それに女性の幽玄な声が入る。不安定で落ち着かない。
ベースに流れている男性の声が、まるで仏教の読経だ。後に賛美歌のようなグレゴリオ聖歌のような歌まで入る。祟りが、あるいは天罰が下されるような不安でいっぱい。自分がいったいどの世界にいるかわからなくなる。
 14 Indian Summer 深刻な曲。低めにテンションを抑えたメロディが効果的。
 15 Sunny Lane この曲も、暗めでいくのかと思いきや、途中で希望たっぷりの明るさが顔を出した。
こういう曲の展開に救われる思いがする。
 16 Garden Revisited ここでのロイネのギターは凄まじい。ボーディンとのキーボードと絡んで緊張感あるプレイをしている。
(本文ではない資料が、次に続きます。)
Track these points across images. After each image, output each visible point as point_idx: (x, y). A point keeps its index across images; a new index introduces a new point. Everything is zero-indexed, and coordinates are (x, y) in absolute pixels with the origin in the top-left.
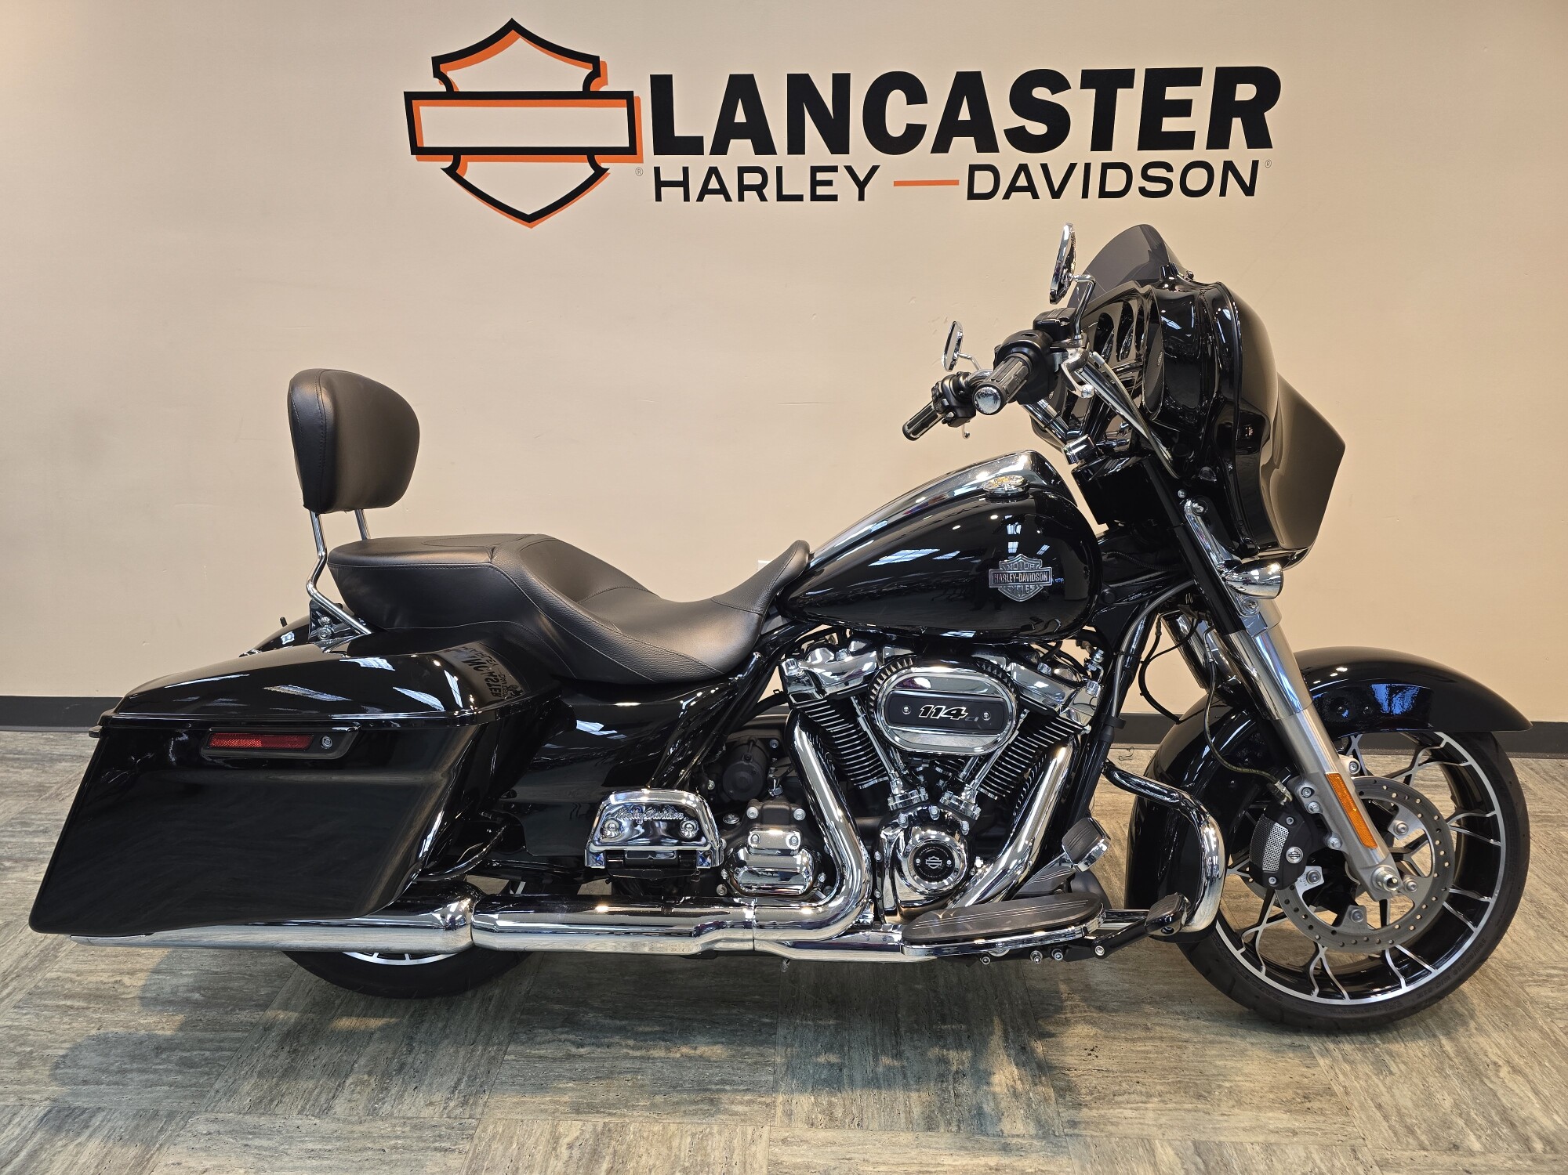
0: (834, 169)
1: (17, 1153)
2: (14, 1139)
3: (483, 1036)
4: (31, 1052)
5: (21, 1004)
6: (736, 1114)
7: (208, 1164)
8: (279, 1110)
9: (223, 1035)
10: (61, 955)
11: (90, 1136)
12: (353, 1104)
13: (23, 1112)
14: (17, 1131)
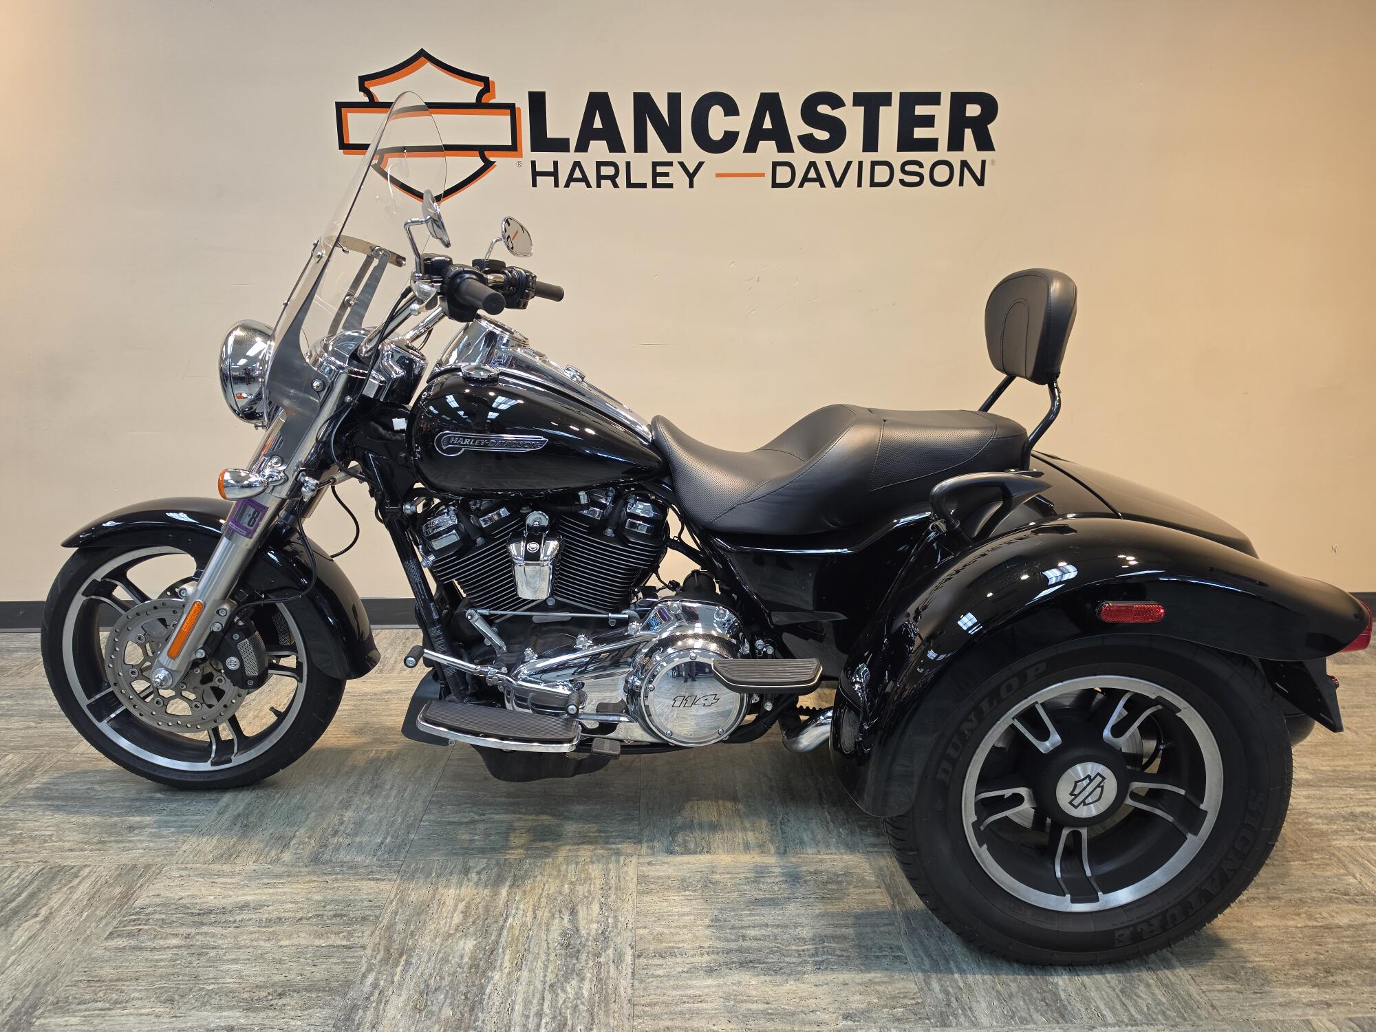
0: (670, 164)
1: (19, 895)
2: (15, 887)
3: (402, 812)
4: (21, 834)
5: (7, 805)
6: (611, 849)
7: (183, 895)
8: (239, 861)
9: (184, 818)
10: (37, 774)
11: (80, 882)
12: (298, 856)
13: (20, 870)
14: (17, 882)
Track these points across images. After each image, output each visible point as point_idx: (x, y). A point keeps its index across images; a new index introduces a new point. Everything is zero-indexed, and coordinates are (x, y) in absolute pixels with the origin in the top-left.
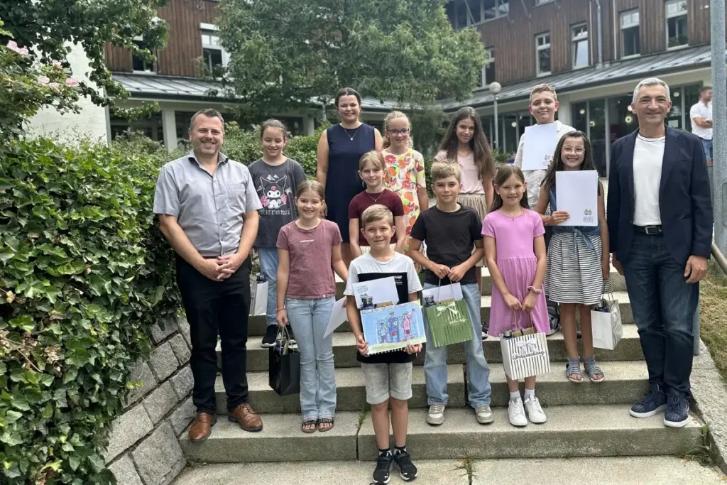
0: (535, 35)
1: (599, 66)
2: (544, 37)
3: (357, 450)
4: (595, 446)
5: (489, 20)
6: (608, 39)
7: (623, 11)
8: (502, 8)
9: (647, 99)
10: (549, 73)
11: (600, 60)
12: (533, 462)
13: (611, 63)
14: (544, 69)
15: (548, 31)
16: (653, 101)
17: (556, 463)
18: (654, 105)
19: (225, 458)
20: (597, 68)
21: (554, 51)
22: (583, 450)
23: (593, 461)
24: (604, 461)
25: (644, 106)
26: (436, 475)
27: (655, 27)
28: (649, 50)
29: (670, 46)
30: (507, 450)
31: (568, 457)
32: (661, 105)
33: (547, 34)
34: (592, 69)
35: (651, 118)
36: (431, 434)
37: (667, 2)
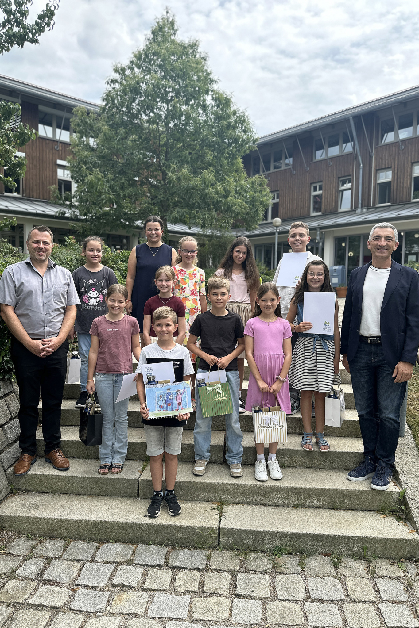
0: (311, 184)
1: (359, 210)
2: (318, 185)
3: (138, 490)
4: (318, 500)
5: (276, 170)
6: (367, 190)
7: (379, 170)
8: (287, 161)
9: (378, 238)
10: (320, 213)
11: (360, 205)
12: (269, 509)
13: (368, 209)
14: (317, 209)
15: (321, 181)
16: (383, 239)
17: (286, 510)
18: (383, 242)
19: (39, 489)
20: (357, 211)
21: (325, 197)
22: (308, 502)
23: (315, 511)
24: (323, 511)
25: (376, 243)
26: (195, 513)
27: (403, 183)
28: (398, 201)
29: (414, 198)
30: (250, 498)
31: (296, 506)
32: (389, 243)
33: (320, 184)
34: (353, 212)
35: (380, 252)
36: (194, 482)
37: (414, 164)
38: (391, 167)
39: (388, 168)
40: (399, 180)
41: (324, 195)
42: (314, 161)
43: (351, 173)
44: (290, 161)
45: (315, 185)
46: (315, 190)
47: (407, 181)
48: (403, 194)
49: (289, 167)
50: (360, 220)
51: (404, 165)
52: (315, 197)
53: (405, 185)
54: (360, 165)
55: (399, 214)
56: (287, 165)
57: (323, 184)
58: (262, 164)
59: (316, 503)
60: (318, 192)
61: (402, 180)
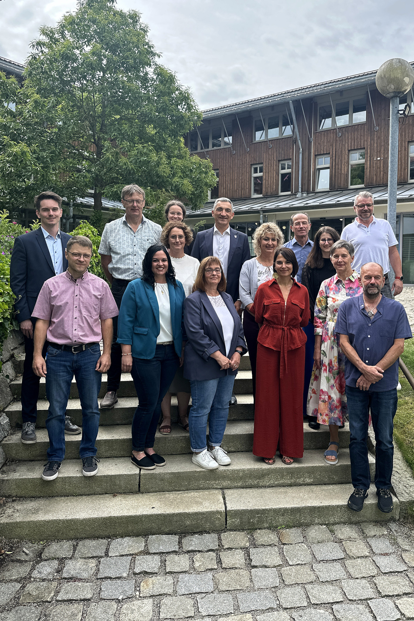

 17 Shadowland 16曲目からの流れで途切れていないが、ゆったりと幸せモードに突入!
緊張感がありながら幸福に浸れる。
 18 the Final Deal これも途切れなく続く。14曲目から続いているのかも知れない。組曲のフィナーレだ。
ロイネの声を振り絞るボーカルに、魂を感じる。
人生の終わりの部分で、求めていた太陽のもと、愛ある夢の故郷に辿り着いたとする詩に、安定と安心と安らぎを覚える。
さりげなく、心地よい終わり方に満足する。


詩は、楽園のような庭園で少年時代を送っいた一人の男の人生を綴ったものである。
仕事に熱心になるあまり、心に余裕がなく、楽園のことも忘れ去ってしまうのかとの葛藤がある。
随所に散りばめられた、頭の中に登場する王国を舞台にした物語はファンタジーである。